Although anal intercourse is a common mode of HIV-1 transmission, particularly for men who have sex with men, many fundamental and mechanistic questions remain. The long-term objective of this study is to understand the early events in HIV-1 rectal transmission and to gain new insights, which will potentially lead to new intervention strategies, including vaccines and topical microbicides optimized for rectal use. Studying HIV-1 vaginal transmission in the highly relevant SIV-rhesus macaque model has revealed important events critical for transmission, such as target cell availability, innate immune response, and inflammation at the portal of entry, all factors which play a key role in transmission. Because the anatomical/histological features and the physiological functions of vagina and cervix differ from the rectum, we hypothesize that the underlying mechanisms and timing of HIV-1 rectal transmission will significantly differ from those of vaginal-cervical transmission. Utilizing innovative approaches and an established conceptual framework from studies of vaginal transmission, we will test this hypothesis by investigating three specific aims: 1) determine the timing, location, spatial distribution and cell types of virus-infected cells at the portal of entry and in draining and distal lymphatic tissues; 2) determine relationships between virus and susceptible target cells (CD4+ T cells, macrophages, and dendritic cells) and between virus-infected cells and the mucosal innate immune response in the rectum shortly after intra-rectal SIV inoculation, thereby determining whether changes in target-cell availability play a critical role in local expansion and systemic spread of infection; and 3) determine the spatial relationships and ratio of virus-specific CD8+ T effector cells (E) and virus-infected-target cells (T) at the portal of entry and in other tissue compartments to extent of control of virus replication, using a novel procedure combining in-situ tetramers and in-situ hybridization The proposed research is significant as it is expected to reveal important mechanisms underlying rectal transmission and potentially provide guidance for designing anti-HIV-1 vaccines and topical microbicides.

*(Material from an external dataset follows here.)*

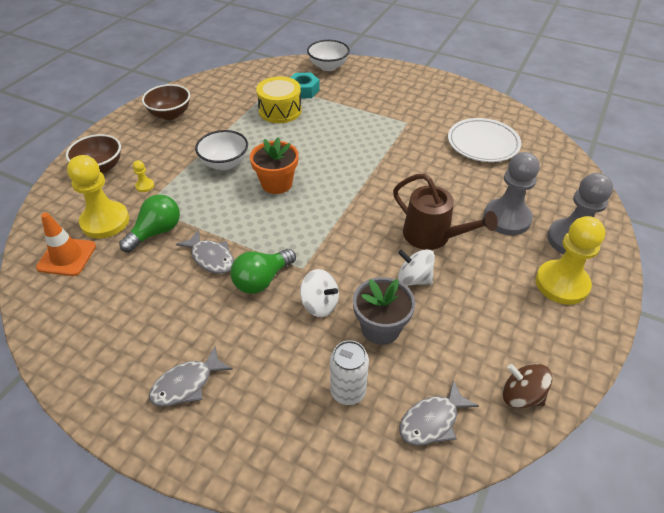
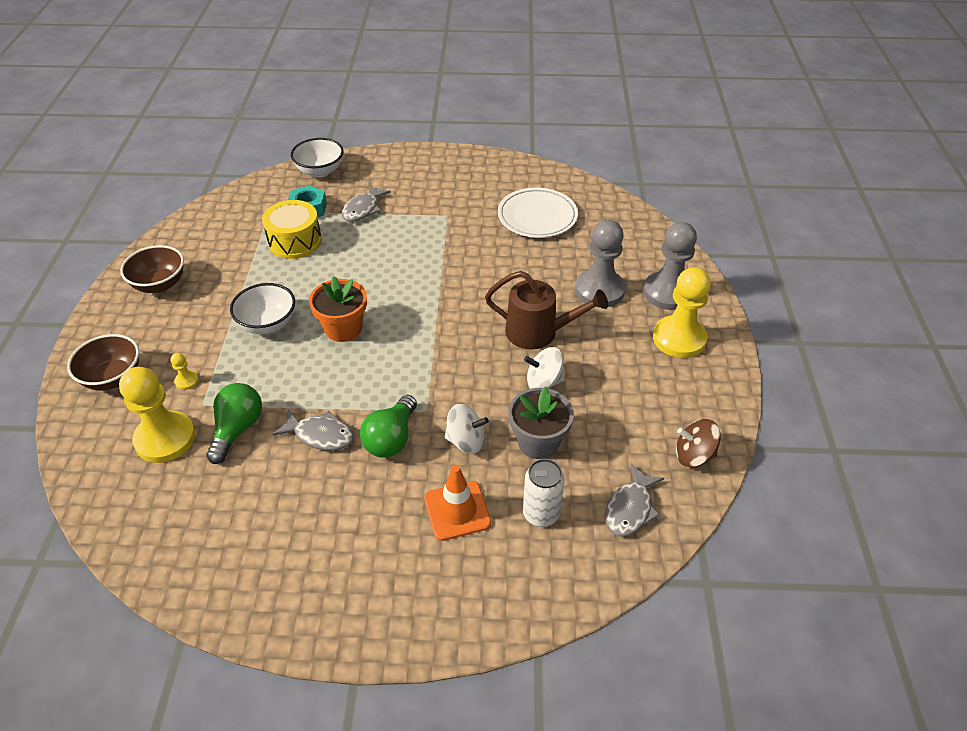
camera: 25 degrees left, 0 degrees up
(67, 257) = (145, 495): orange traffic cone -> orange traffic cone (457, 510)
(187, 384) = (377, 572): grey fish -> grey fish (363, 209)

虽然肛交是HIV-1传播的一种常见方式，特别是对男男性行为者而言，但仍存在许多基本的机制性问题。这项研究的长期目标是了解HIV-1直肠传播的早期事件，并获得新的见解，这将可能导致新的干预策略，包括针对直肠使用优化的疫苗和局部杀微生物剂。在高度相关的SIV-恒河猴模型中研究HIV-1阴道传播揭示了对传播至关重要的重要事件，例如靶细胞可用性，先天免疫反应和入口处的炎症，所有这些因素都在传播中起着关键作用。由于阴道和宫颈的解剖学/组织学特征和生理功能与直肠不同，我们假设HIV-1直肠传播的潜在机制和时间与阴道-宫颈传播的机制和时间显著不同。利用创新的方法和从阴道传播研究中建立的概念框架，我们将通过调查三个具体目标来验证这一假设：1）确定病毒感染细胞在入口和引流及远端淋巴组织中的时间、位置、空间分布和细胞类型; 2）确定病毒与易感靶细胞之间的关系（CD 4 + T细胞、巨噬细胞和树突状细胞）之间以及直肠内SIV接种后不久直肠中病毒感染的细胞和粘膜先天免疫应答之间的关系，从而确定靶细胞可用性的变化是否在感染的局部扩张和系统传播中起关键作用;和3）确定病毒特异性CD 8 + T效应细胞（E）和病毒感染的靶细胞（T）在进入口和其它组织区室中的空间关系和比例，以控制病毒复制的程度，使用结合原位四聚体和原位杂交的新方法所提出的研究是重要的，因为它有望揭示直肠传播的重要机制，并可能为设计抗HIV-1疫苗和局部杀微生物剂提供指导。